Par conséquent, le fantasme d’une IA omniprésente inquiète et interroge sur la dépendance technologique. À long terme, on peut légitimement craindre que cette automatisation et autonomisation de tâches et processus à la complexité croissante prenne de l’ampleur. Ainsi la probabilité s’accroît de voir la remise en cause non seulement l'existence même de certains métiers, mais plus généralement de voir une dépendance de masse.
Souveraineté
L'auto-hébergement complet permet aux utilisateurs de rester maîtres de leur infrastructure et de leurs données. Cela réduit la dépendance envers les géants technologiques et évite le verrouillage propriétaire. Cela est à mettre en perspective avec l'utilisation des clouds publics et services centralisés, par exemple les modèles d'IA et messageries instantanées propriétaires et étrangers.
Intelligence collective
La force du projet réside dans son écosystème de compétences développées par des contributeurs du monde entier. Cette collaboration expérimentale et novatrice permet d'enrichir l'agent et l'écosystème. Nombre de failles ont pu être identifiées publiquement.
Au-delà du code
Une véritable IA open source devrait inclure les poids du modèle, les données d'entraînement et les processus d'apprentissage et de raffinement. OpenClaw est une infrastructure libre, mais n'est pas une « IA open source » au sens strict, en particulier lorsqu'il utilise des modèles fermés et opaques. Cette asymétrie limite l’auditabilité globale réelle. Elle interroge la notion d’IA libre et/ou open source
Résilience et anti-fragilité
Malgré son jeune âge, OpenClaw a déjà survécu à une crise majeure, et le projet s’étant restructuré, la communauté ayant absorbé le choc. Cette résilience dépendra de la capacité à réagir aux risques majeurs et à grande échelle, la sécurité devant précéder le succès. Le logiciel libre n’immunise pas contre les risques. L'architecture ouverte permet par exemple de basculer immédiatement vers d'autres modèles en cas de changement de politique d'un fournisseur d'API. Si le créateur abandonne le projet, la communauté peut forker le code pour assurer la pérennité de l'outil.

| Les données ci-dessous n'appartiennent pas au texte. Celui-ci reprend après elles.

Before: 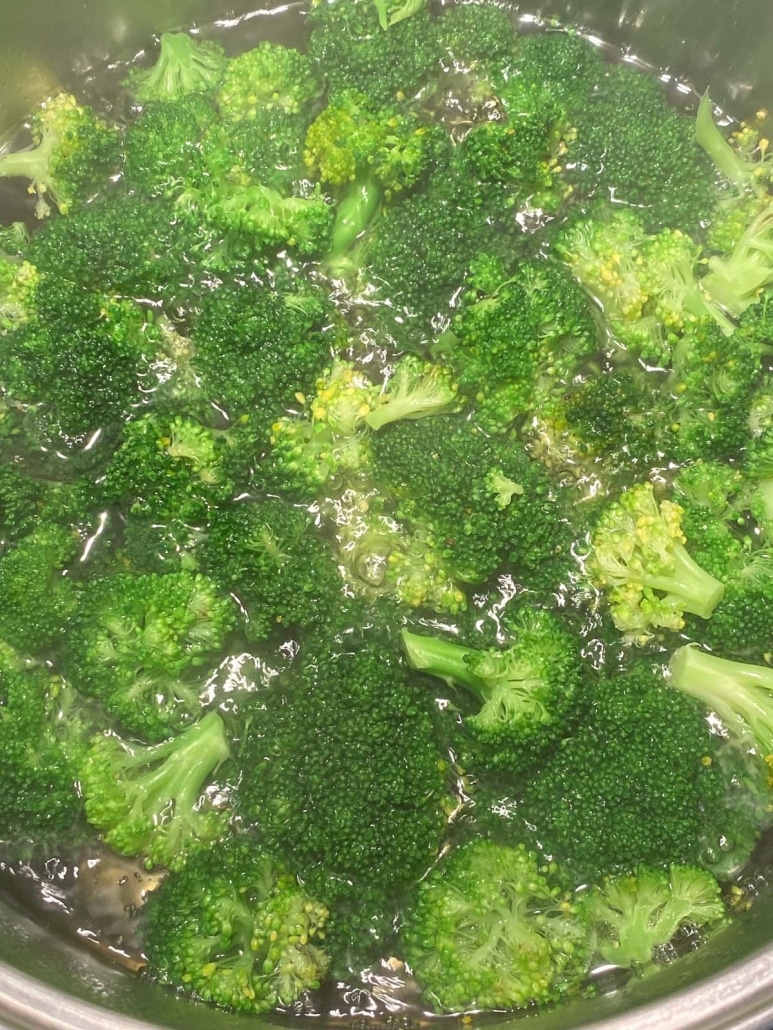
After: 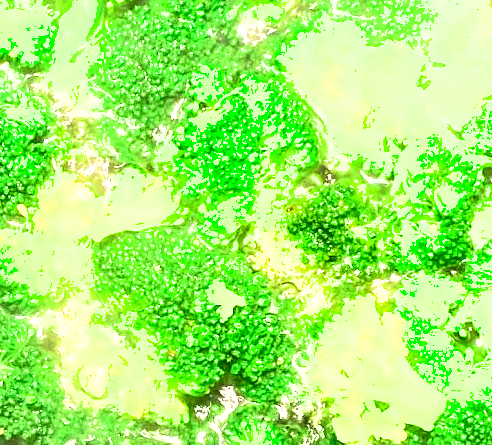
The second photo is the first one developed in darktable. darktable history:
white balance: emerald 1
shadows and highlights: soften with gaussian
crop: left 36.005%, top 18.293%, right 0.31%, bottom 38.444%
tone curve: curves: ch0 [(0, 0.013) (0.054, 0.018) (0.205, 0.191) (0.289, 0.292) (0.39, 0.424) (0.493, 0.551) (0.647, 0.752) (0.778, 0.895) (1, 0.998)]; ch1 [(0, 0) (0.385, 0.343) (0.439, 0.415) (0.494, 0.495) (0.501, 0.501) (0.51, 0.509) (0.54, 0.546) (0.586, 0.606) (0.66, 0.701) (0.783, 0.804) (1, 1)]; ch2 [(0, 0) (0.32, 0.281) (0.403, 0.399) (0.441, 0.428) (0.47, 0.469) (0.498, 0.496) (0.524, 0.538) (0.566, 0.579) (0.633, 0.665) (0.7, 0.711) (1, 1)], color space Lab, independent channels, preserve colors none
exposure: black level correction 0, exposure 1.975 EV, compensate exposure bias true, compensate highlight preservation false
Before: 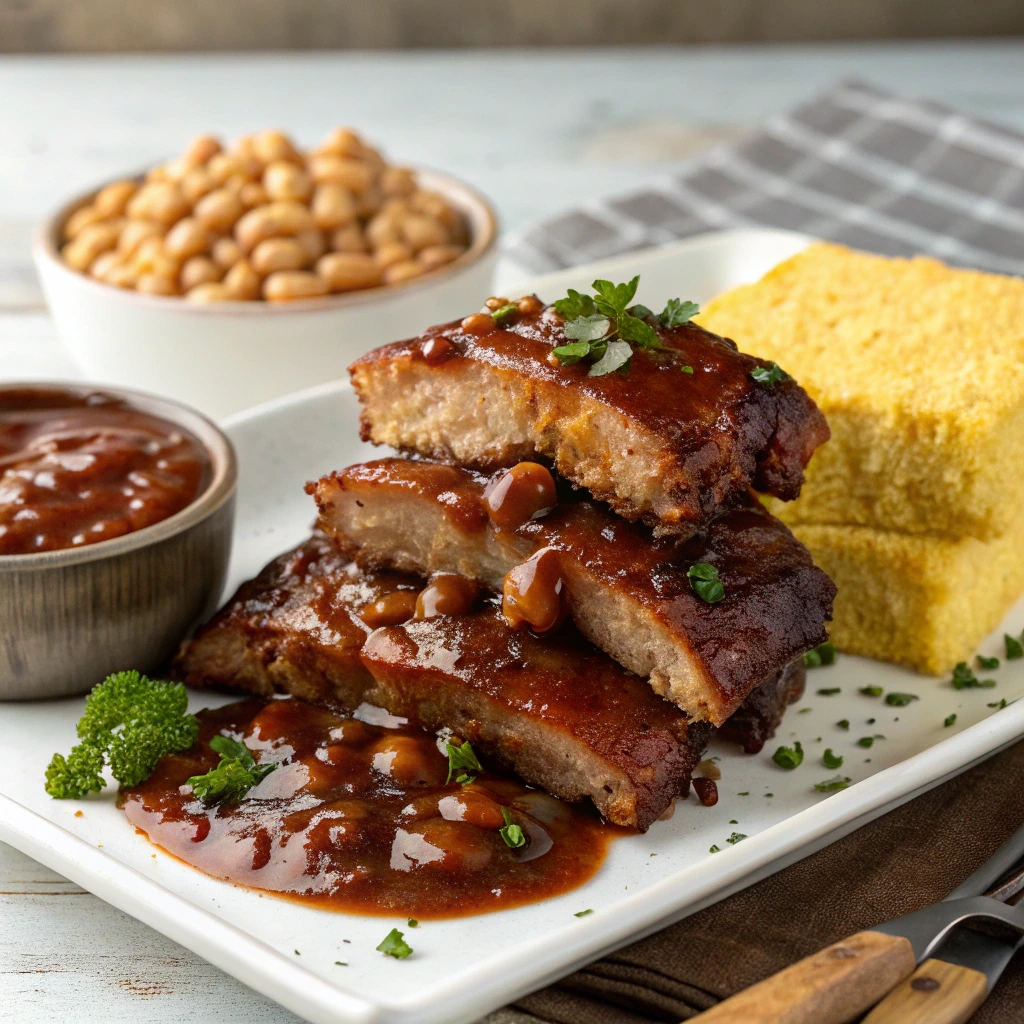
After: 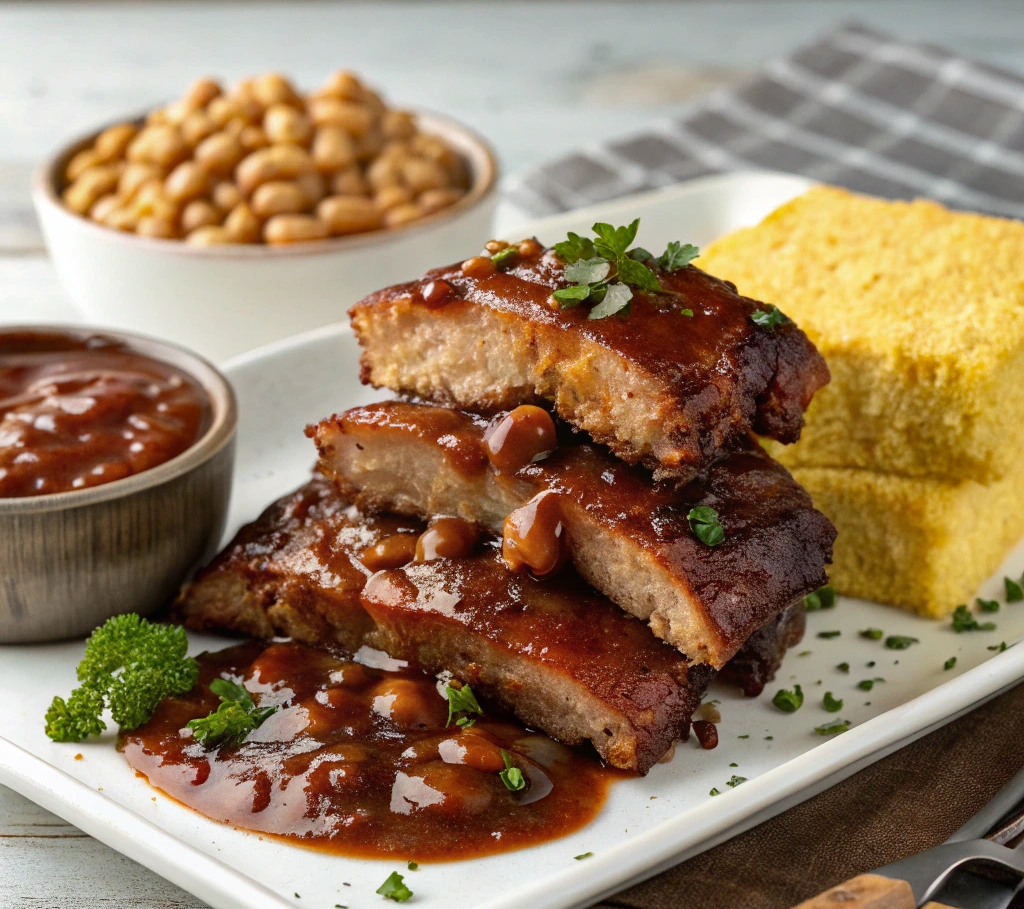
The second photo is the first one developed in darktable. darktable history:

La saga OpenClaw renforce le débat sur la nécessité de surveiller et contrôler ces agents et de mettre garde-fous à tous niveaux.
Liens
- CNet : Clawdbot, Moltbot, OpenClaw? The Wild Ride of This Viral AI Agent. An AI tool that can text you and use your apps blew up online. One week and two rebrands later, the question remains: Should you actually use it?
- Cisco : Agents like OpenClaw Are a Security Nightmare
- Wired : Moltbot Is Taking Over Silicon Valley People are letting the viral AI assistant formerly known as Clawdbot run their lives, regardless of the privacy concerns.
- Vectra AI : Attack Surfaces : From Clawdbot to OpenClaw: When Automation Becomes a Digital Backdoor
- Fast Company : Clawdbot/Moltbot/OpenClaw is cool, but it gets pricey fast. Automating a few menial tasks with the viral AI hit would cost me about $30 per month.
- VentureBeat : OpenClaw proves agentic AI works. It also proves your security model doesn't. 180,000 developers just made that your problem.
- OpenClaw : Introducing OpenClaw. Two months ago, I hacked together a weekend project. What started as “WhatsApp Relay” now has over 100,000 GitHub stars and drew 2 millions visitors in a single week. Today, I’m excited to announce our new name: OpenClaw.
- Le Monde Informatique : Le phénomène Moltbot inquiète les experts en cybersécurité. Face à l'engouement de l'agent IA Moltbot auprès des développeurs, la communauté en cybersécurité s'inquiète sur la sécurité des données.
- Forbes : Moltbot Gets Another New Name, OpenClaw, And Triggers Security Fears And Scams
- Hacker News (YCombinator) : Ask HN: Any real OpenClaw (Clawd Bot/Molt Bot) users? What's your experience?.
- Ars Technica : Users flock to open source Moltbot for always-on AI, despite major risks. The open source “Jarvis” chats via WhatsApp but requires access to your files and accounts.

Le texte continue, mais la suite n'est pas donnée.